The Importance of Keeping Your Chain of Command Informed
It is important to keep your chain of command informed at all times, especially if you are in charge of the well being of soldiers. On the twenty sixth of January I failed as a Non Commissioned Officer to fulfill this duty. I was informed that one of my soldiers might be going to the hospital. I asked that person to keep me informed of my soldier’s status. Instead I should have checked on the soldier personally because her health was already in a fragile state and the problem she was having was of a very serious nature. I let my soldier down and endangered her by trying to keep the situation at the lowest level.
I knew it was important to her that at the time her situation remained discreet. Although my soldier’s personal life is their business, their health and well being is mine and that should have taken precedence. My actions not only affected my soldier and myself but by keeping my chain of command in the dark I potentially could have affected their reputation negatively in the sense that, should that soldiers condition been more severe they would have been blindsided and their chain have command would have question why they did not act sooner.

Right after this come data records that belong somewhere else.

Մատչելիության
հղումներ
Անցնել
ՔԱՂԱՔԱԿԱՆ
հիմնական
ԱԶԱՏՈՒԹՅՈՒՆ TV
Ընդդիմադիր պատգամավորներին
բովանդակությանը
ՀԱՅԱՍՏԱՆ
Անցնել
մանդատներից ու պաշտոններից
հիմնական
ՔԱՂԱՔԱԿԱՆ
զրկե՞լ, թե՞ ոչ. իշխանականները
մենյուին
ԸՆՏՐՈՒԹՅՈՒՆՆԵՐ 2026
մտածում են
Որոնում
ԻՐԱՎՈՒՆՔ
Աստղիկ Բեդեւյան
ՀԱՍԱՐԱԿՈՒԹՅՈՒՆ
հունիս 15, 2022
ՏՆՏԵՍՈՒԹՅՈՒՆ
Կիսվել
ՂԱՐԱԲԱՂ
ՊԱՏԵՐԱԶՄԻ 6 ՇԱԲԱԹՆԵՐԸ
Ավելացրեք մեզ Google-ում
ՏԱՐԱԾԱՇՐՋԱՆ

I took the situation too lightly and that was not my place to brush it off and assume that everything would get better. I know now that as an NCO it is my job to take care of my soldiers but it takes more than one NCO to do so. By keeping my squad leader and platoon sergeant out of the equation I limit my resources for help on evaluating and fixing the problem. What I should have done the second that this information was passed down to me was to contact the soldier themselves to affirm the information and get details and then immediately get a hold of my chain of command and let them know what is going on.
My chain of command has been in the ARMY much longer then I and would know better what to do in a situation like this. It was selfish of me to think I was able to handle a situation of this matter on my own. I should have gone to the people who have experience in how to handle the situation and would do what is best for the soldier. My counseling says “When you receive information about a soldier being sent to the hospital it is your obligation to inform your chain of command so that information can be passed up the chain and the appropriate actions can be taken if need be.
I understand that it might not seem like a very big deal but a soldier getting admitted to the hospital for any reason can take a turn for the worse without notice and also we have to account for the soldier while they are in the hospital. In the future make sure you pass this information up the chain as soon as it is received. ” This counseling helped me grow as a NCO because it made good points that I never thought of when acting in this situation. First of all the fact that I, someone who is not a doctor cannot make a proper evaluation of someone in order to assume that there health problem is no big deal.
And by acting like is no big deal I could have made the situation take a turn for the worse. Also I neglected to remember the importance of knowing my soldiers general where abouts at all times whether at work in the field and even at home. The consequences of my actions could have resulted in more than a counseling. Most importantly my soldier could have been in serious danger and by the time I seeked help it could have been too late to keep the condition of the situation minimal. She could have gotten really sick and her chain of command would have no idea and therefore would have been no help to her.
Furthermore my dereliction of duty is punishable under the uniform code of military justice. It could have led to a loss in rank and pay or dismissal and separation from the Army under Army Regulation six-hundred and thirty five dash two-hundred chapters five, nine, thirteen and fourteen. If this would have happened I could have received an honorable discharge or even worse an other than honorable discharge. The results of these actions would have been immense. I would have not only have let down that solider but my other soldiers as well as my chain of command.
Without the Army I would be unable to support my future family and would have let down my family and my country because I am a good soldier and am learning to become a good NCO. It all goes back to the NCO creed where it states that “I will communicate consistently with my soldiers and will never leave them uniformed. ” It goes unsaid that I am responsible for linking the information between my chain of command and those soldiers under my command. When I got a call saying my soldier needed me I neglected to act on this and inform my chain of command who is equipped to deal with the situation.
In the future I will be sure to notify my chain of command of anything that has to do with my soldiers or I because they can not properly do their jobs if I do not do mine. I am sorry for being careless and plan to use this event as a learning tool. I now know how serious things can get when a corporal tries to do the job of a platoon sergeant and will not let it happen again. A lot of people say that “it takes a community to raise a child” being an NCO is very much the same because one NCO cannot do everything it takes to take care of a soldier, it takes a platoon.